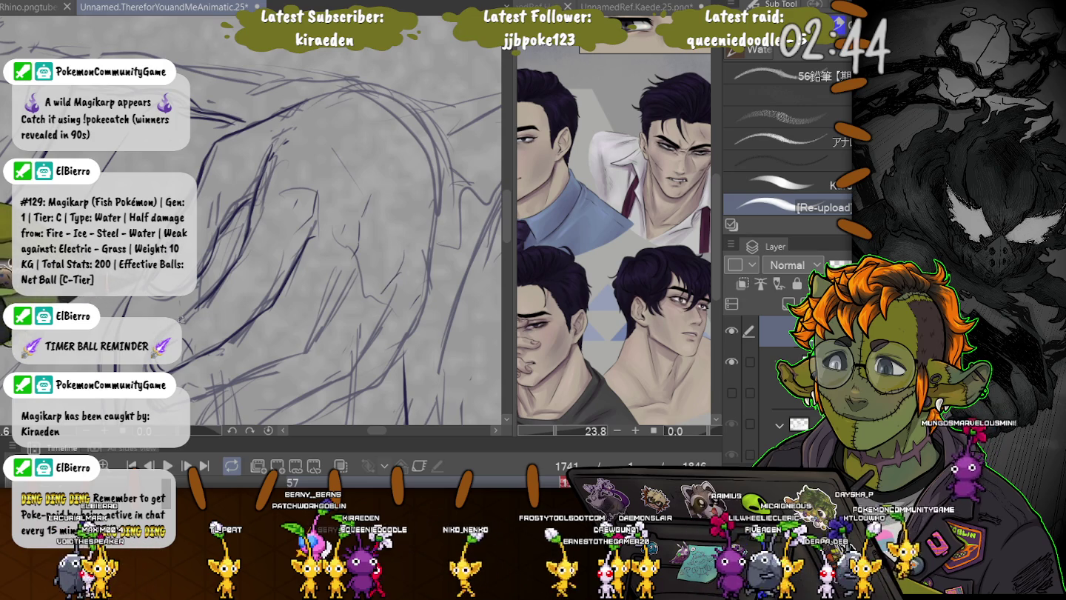
- Draw darker finger outlines and short fingertip and knuckle strokes on the resting hand
{"action": "scroll", "coordinate": [296, 222], "scroll_direction": "up", "scroll_amount": 3}
{"action": "mouse_move", "coordinate": [411, 178]}
{"action": "left_mouse_down"}
{"action": "mouse_move", "coordinate": [384, 171]}
{"action": "mouse_move", "coordinate": [274, 279]}
{"action": "mouse_move", "coordinate": [250, 268]}
{"action": "left_mouse_up"}
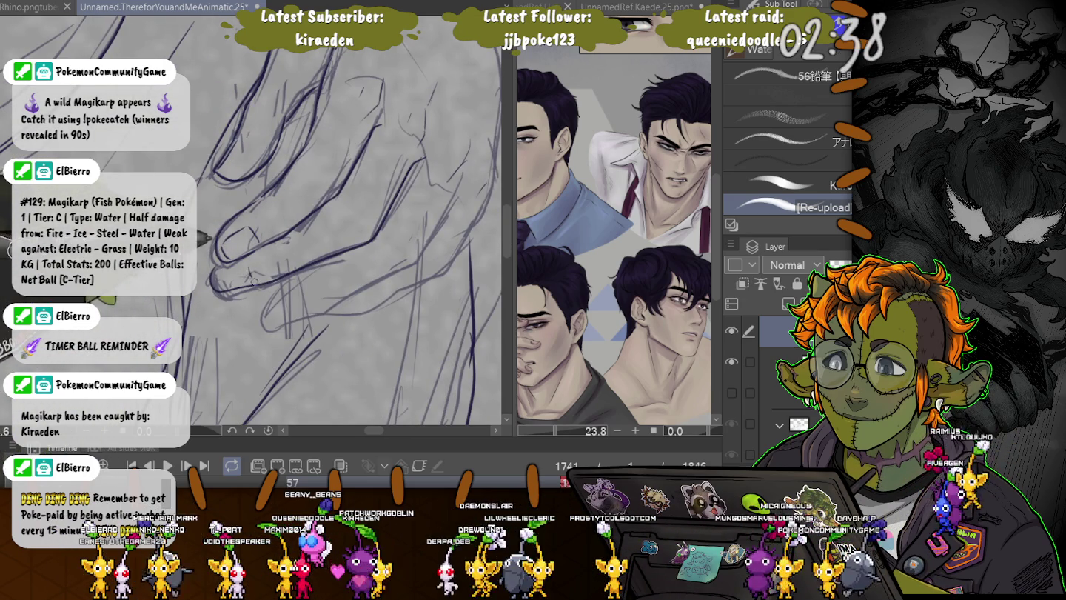
{"action": "left_click_drag", "start_coordinate": [251, 268], "coordinate": [238, 336]}
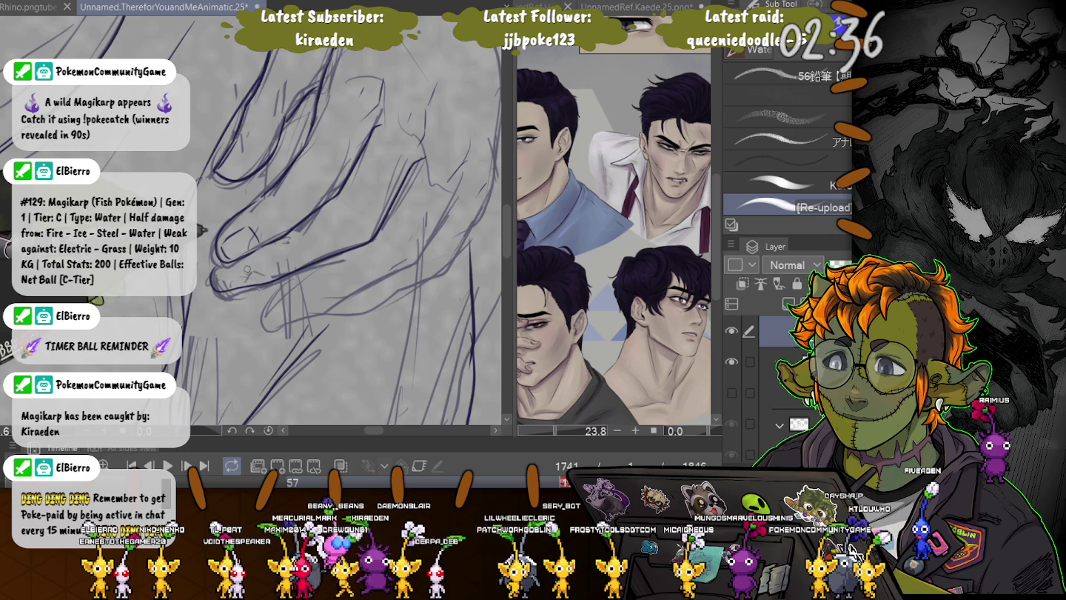
{"action": "mouse_move", "coordinate": [310, 148]}
{"action": "left_mouse_down"}
{"action": "mouse_move", "coordinate": [296, 130]}
{"action": "mouse_move", "coordinate": [261, 143]}
{"action": "mouse_move", "coordinate": [330, 203]}
{"action": "mouse_move", "coordinate": [355, 289]}
{"action": "mouse_move", "coordinate": [282, 305]}
{"action": "left_mouse_up"}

WORK ITEM:
Report every line of the material above in which "coordinate" appears.

EXERCISE RESPONSE:
{"action": "scroll", "coordinate": [296, 222], "scroll_direction": "up", "scroll_amount": 3}
{"action": "mouse_move", "coordinate": [411, 178]}
{"action": "mouse_move", "coordinate": [384, 171]}
{"action": "mouse_move", "coordinate": [274, 279]}
{"action": "mouse_move", "coordinate": [250, 268]}
{"action": "left_click_drag", "start_coordinate": [251, 268], "coordinate": [238, 336]}
{"action": "mouse_move", "coordinate": [310, 148]}
{"action": "mouse_move", "coordinate": [296, 130]}
{"action": "mouse_move", "coordinate": [261, 143]}
{"action": "mouse_move", "coordinate": [330, 203]}
{"action": "mouse_move", "coordinate": [355, 289]}
{"action": "mouse_move", "coordinate": [282, 305]}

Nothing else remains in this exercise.